En concreto, la dimensión esencial «cristiana» del culto del nuevo testamento consiste en
situar las relaciones con Dios en el plano del amor, con el que Cristo se ponía a «servir» al
Padre, haciéndose «siervo» de todos los hombres y dar su vida por ellos (Mt 20, 26-28). Si
Hech 2, 42, al sintetizar la vida cristiana de la iglesia primitiva, la caracteriza no sólo con tres
elementos directamente cultuales (asiduidad a la enseñanza de los apóstoles, a la fracción del
pan y a las horas de oración) sino también con la
793
Culto
«comunión fraterna» (koinonía), es que quiere indicar el vínculo tan estrecho que hay entre el
culto y la actitud de recíproca caridad.
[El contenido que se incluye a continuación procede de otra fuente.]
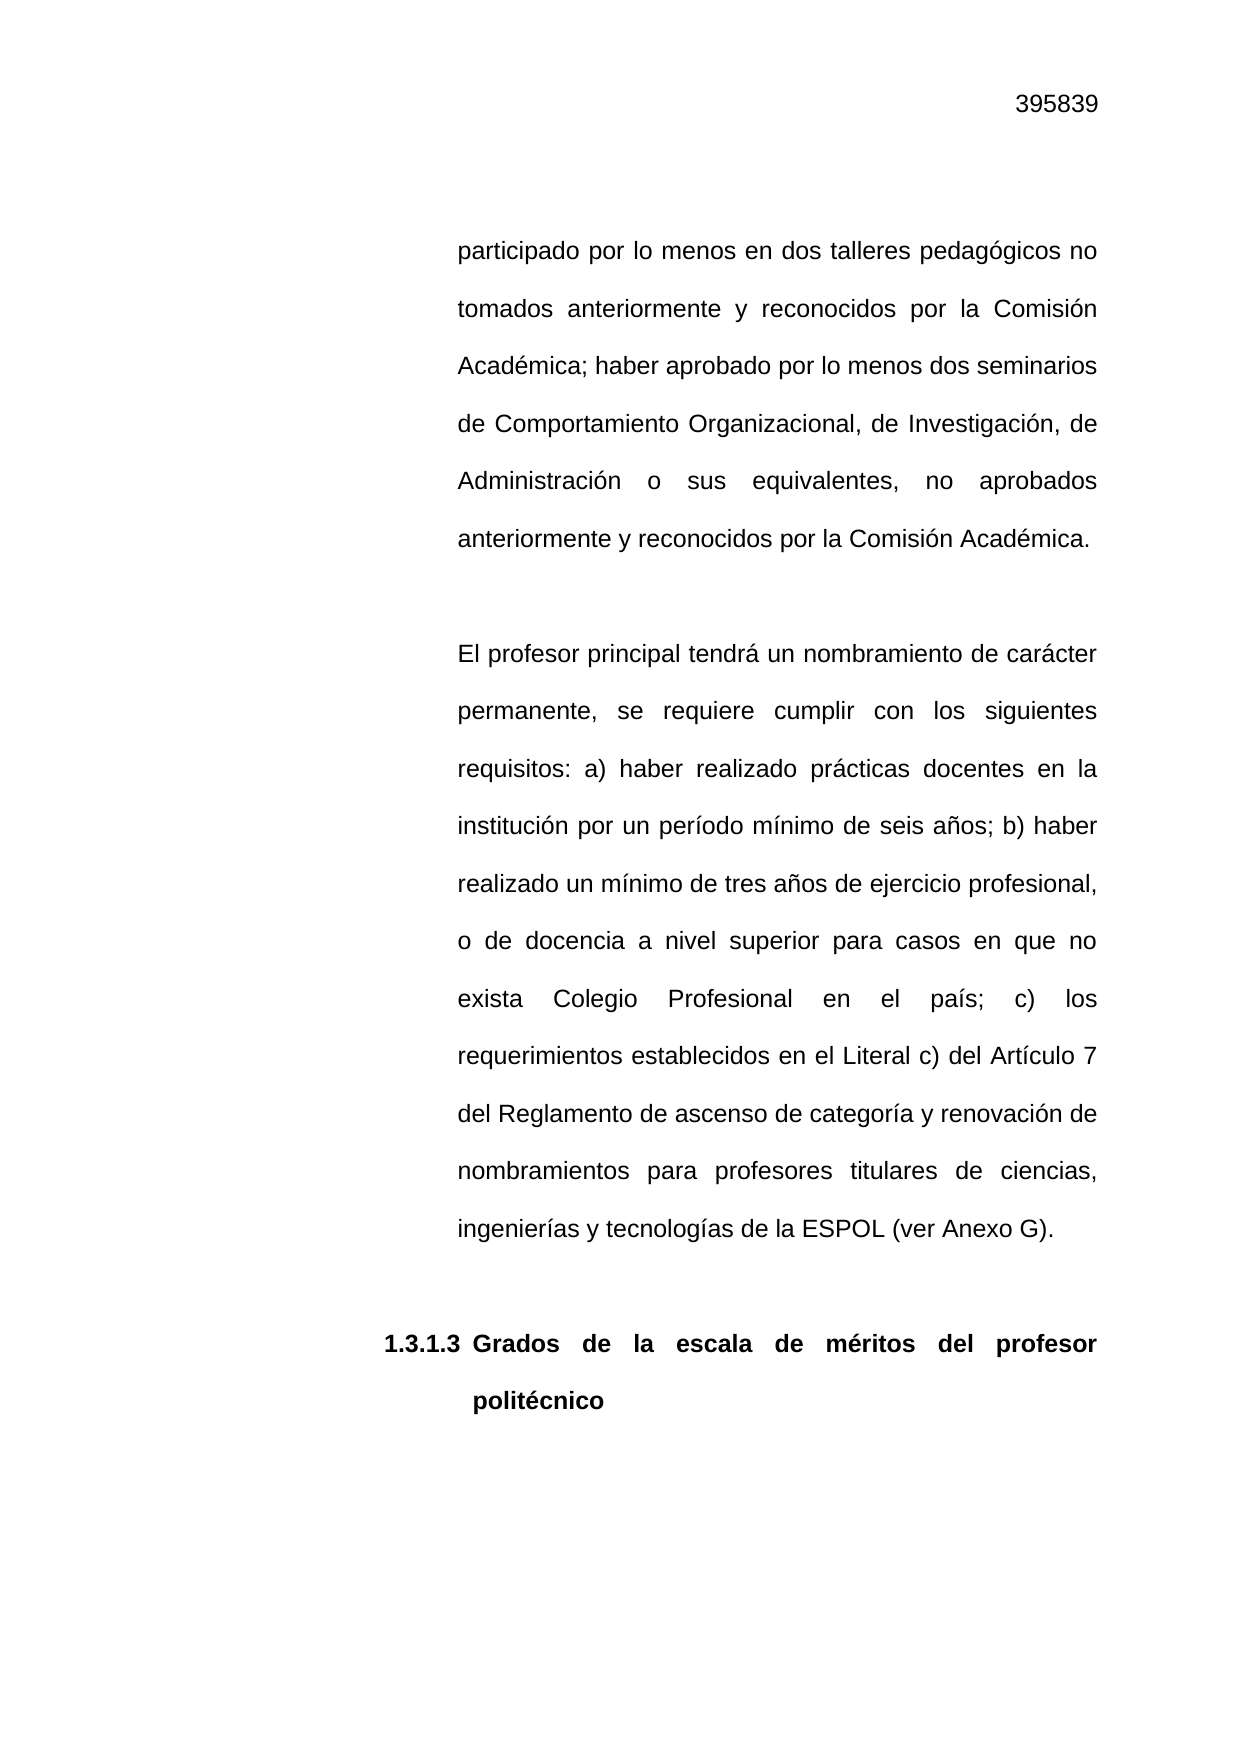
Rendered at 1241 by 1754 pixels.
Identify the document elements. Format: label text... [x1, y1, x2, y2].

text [457, 236, 1098, 552]
list Grados de la escala de méritos del profesor politécnico [384, 1329, 1098, 1415]
text El profesor principal tendrá un nombramiento de carácter permanente, se requiere cumplir con los siguientes requisitos: a) haber realizado prácticas docentes en la institución por un período mínimo de seis años; b) haber realizado un mínimo de tres años de ejercicio profesional, o de docencia a nivel superior para casos en que no exista Colegio Profesional en el país; c) los requerimientos establecidos en el Literal c) del Artículo 7 del Reglamento de ascenso de categoría y renovación de nombramientos para profesores titulares de ciencias, ingenierías y tecnologías de la ESPOL (ver Anexo G). [457, 639, 1098, 1242]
Y cuando Cristo quiere decirnos qué es lo que puede
quitar valor al ofrecimiento de un sacrificio, habla de la falta de amor fraterno (Mt 5, 23-24).
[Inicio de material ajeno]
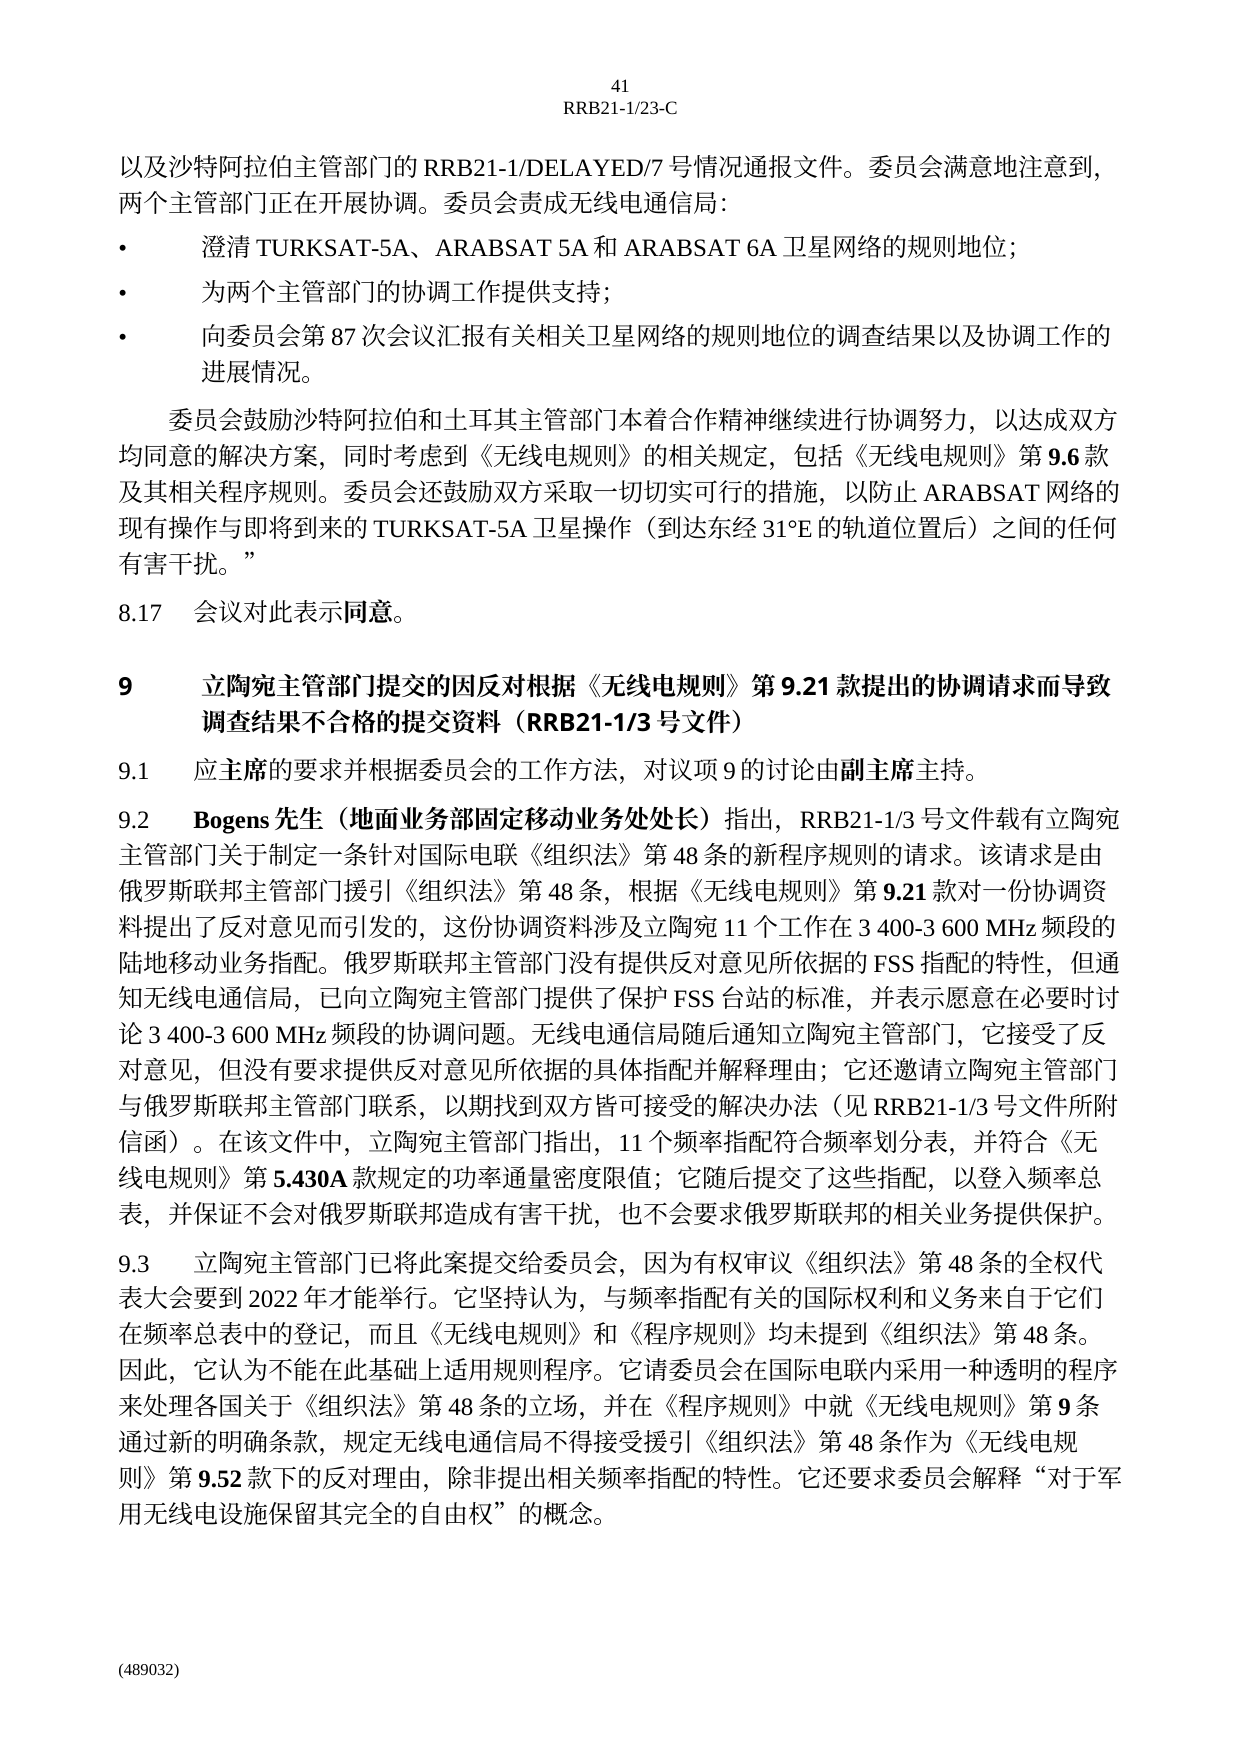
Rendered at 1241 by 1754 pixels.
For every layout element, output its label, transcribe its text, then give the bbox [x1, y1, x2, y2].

text 9.1 应主席的要求并根据委员会的工作方法，对议项9的讨论由副主席主持。 [118, 751, 1122, 787]
text • 向委员会第87次会议汇报有关相关卫星网络的规则地位的调查结果以及协调工作的进展情况。 [118, 316, 1122, 388]
text 委员会鼓励沙特阿拉伯和土耳其主管部门本着合作精神继续进行协调努力，以达成双方均同意的解决方案，同时考虑到《无线电规则》的相关规定，包括《无线电规则》第9.6款及其相关程序规则。委员会还鼓励双方采取一切切实可行的措施，以防止ARABSAT网络的现有操作与即将到来的TURKSAT-5A卫星操作（到达东经31°E的轨道位置后）之间的任何有害干扰。” [118, 401, 1122, 581]
text 9.3 立陶宛主管部门已将此案提交给委员会，因为有权审议《组织法》第48条的全权代表大会要到2022年才能举行。它坚持认为，与频率指配有关的国际权利和义务来自于它们在频率总表中的登记，而且《无线电规则》和《程序规则》均未提到《组织法》第48条。因此，它认为不能在此基础上适用规则程序。它请委员会在国际电联内采用一种透明的程序来处理各国关于《组织法》第48条的立场，并在《程序规则》中就《无线电规则》第9条通过新的明确条款，规定无线电通信局不得接受援引《组织法》第48条作为《无线电规则》第9.52款下的反对理由，除非提出相关频率指配的特性。它还要求委员会解释“对于军用无线电设施保留其完全的自由权”的概念。 [118, 1243, 1122, 1531]
text 9.2 Bogens先生（地面业务部固定移动业务处处长）指出，RRB21-1/3号文件载有立陶宛主管部门关于制定一条针对国际电联《组织法》第48条的新程序规则的请求。该请求是由俄罗斯联邦主管部门援引《组织法》第48条，根据《无线电规则》第9.21款对一份协调资料提出了反对意见而引发的，这份协调资料涉及立陶宛11个工作在3 400-3 600 MHz频段的陆地移动业务指配。俄罗斯联邦主管部门没有提供反对意见所依据的FSS指配的特性，但通知无线电通信局，已向立陶宛主管部门提供了保护FSS台站的标准，并表示愿意在必要时讨论3 400-3 600 MHz频段的协调问题。无线电通信局随后通知立陶宛主管部门，它接受了反对意见，但没有要求提供反对意见所依据的具体指配并解释理由；它还邀请立陶宛主管部门与俄罗斯联邦主管部门联系，以期找到双方皆可接受的解决办法（见RRB21-1/3号文件所附信函）。在该文件中，立陶宛主管部门指出，11个频率指配符合频率划分表，并符合《无线电规则》第5.430A款规定的功率通量密度限值；它随后提交了这些指配，以登入频率总表，并保证不会对俄罗斯联邦造成有害干扰，也不会要求俄罗斯联邦的相关业务提供保护。 [118, 799, 1122, 1231]
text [118, 148, 1122, 219]
text • 澄清TURKSAT-5A、ARABSAT 5A和ARABSAT 6A卫星网络的规则地位； [118, 228, 1122, 264]
text 8.17 会议对此表示同意。 [118, 593, 1122, 629]
subtitle 9 立陶宛主管部门提交的因反对根据《无线电规则》第9.21款提出的协调请求而导致调查结果不合格的提交资料（RRB21-1/3号文件） [118, 666, 1122, 738]
text • 为两个主管部门的协调工作提供支持； [118, 272, 1122, 308]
Igualmente, el perdón recíproco es una condición tan preliminar a la oración (Me 11, 24)
que.es su legitimación (Mt 6, 12-15; Me 11, 25-26) y asegura su validez (Mt 18, 19-20), ya que
sólo entonces se puede decir que el gesto de celebrar una asamblea de culto se realiza «en
nombre de Cristo» (Mt 18, 20). El culto de la revelación y del nuevo testamento en particular no
es verdadero «servicio» a Dios sí no presupone el «servicio» prestado a los demás y no orienta
hacia él (Sant 1, 27). Si la caridad es un elemento indispensable para la autenticidad del culto del
nuevo testamento, la fe constituye su punto de partida y el ámbito de su desarrollo, y al mismo
tiempo encuentra en él su plena actuación. El culto del nuevo testamento no tiene en Cristo
solamente su maestro, sino que es actuación de su misterio en cuanto acontecimiento de
salvación. Sobre la fe de este acontecimiento es como el cristiano afronta y resuelve su relación de
culto, ya que por él esta relación supera lo que nace de la simple «alteridad» que distingue al
hombre-criatura del Dios-creador, encontrando a su vez su actuación en lo que se explica
como «unidad» de amor entre hombre-hijo y Dios-padre. Pero en la base de esta nueva relación
la fe nos hace descubrir a Cristo, y por ello en el culto que el cristiano ofrece al Padre la fe se
expresa en alabanza y gratitud por las revelaciones del amor de Dios que se han manifestado a
todos los hombres en la humanidad de Cristo. El culto del nuevo testamento nace de la fe y
tiende naturalmente a convertirse en experiencia viva de fe. Y no es menos estrecho el vínculo
entre culto y esperanza. Inmerso en el misterio de Cristo como en un acontecimiento de
salvación ya realizado una vez para siempre (Heb 10, 10: «Hemos sido santificados una vez
para siempre por el ofrecimiento del cuerpo de Cristo»), el cristiano sabe que todavía no lo ha
arrebatado totalmente el misterio de Cristo. En efecto, al tener como elemento de su existencia
al tiempo, que es irrefrenable sucesión de momentos y que exige por tanto que su salvación
realizada en Cristo se convierta para él en un continuo avance de salvación, de modo que ésta se
inserte, transformándola, en su historia humana, el cristiano vive siempre en la espera (Ap 22,
17-20): «El Espíritu y la esposa dicen: ¡Ven!... Y el que da testimonio [Cristo] dice: ¡Sí! ¡Voy
enseguida!»). Esta esperanza es la que en el culto se convierte en la razón profunda de toda
oración de súplica y de petición, ya que será siempre oración dirigida o subordinada a la
esperada «llegada del reino de Dios».
Bajo este aspecto el culto del nuevo testamento tiene una función polarizadora de todos los
demás valores, pero sin anularlos, ya que les da —sea cual sea su forma de aparecer, de
expresarse y de llamarse— un común denominador: «servicio» de Dios por Cristo en el
Espíritu. En esta síntesis está toda la naturaleza y la fuerza del culto del nuevo testamento.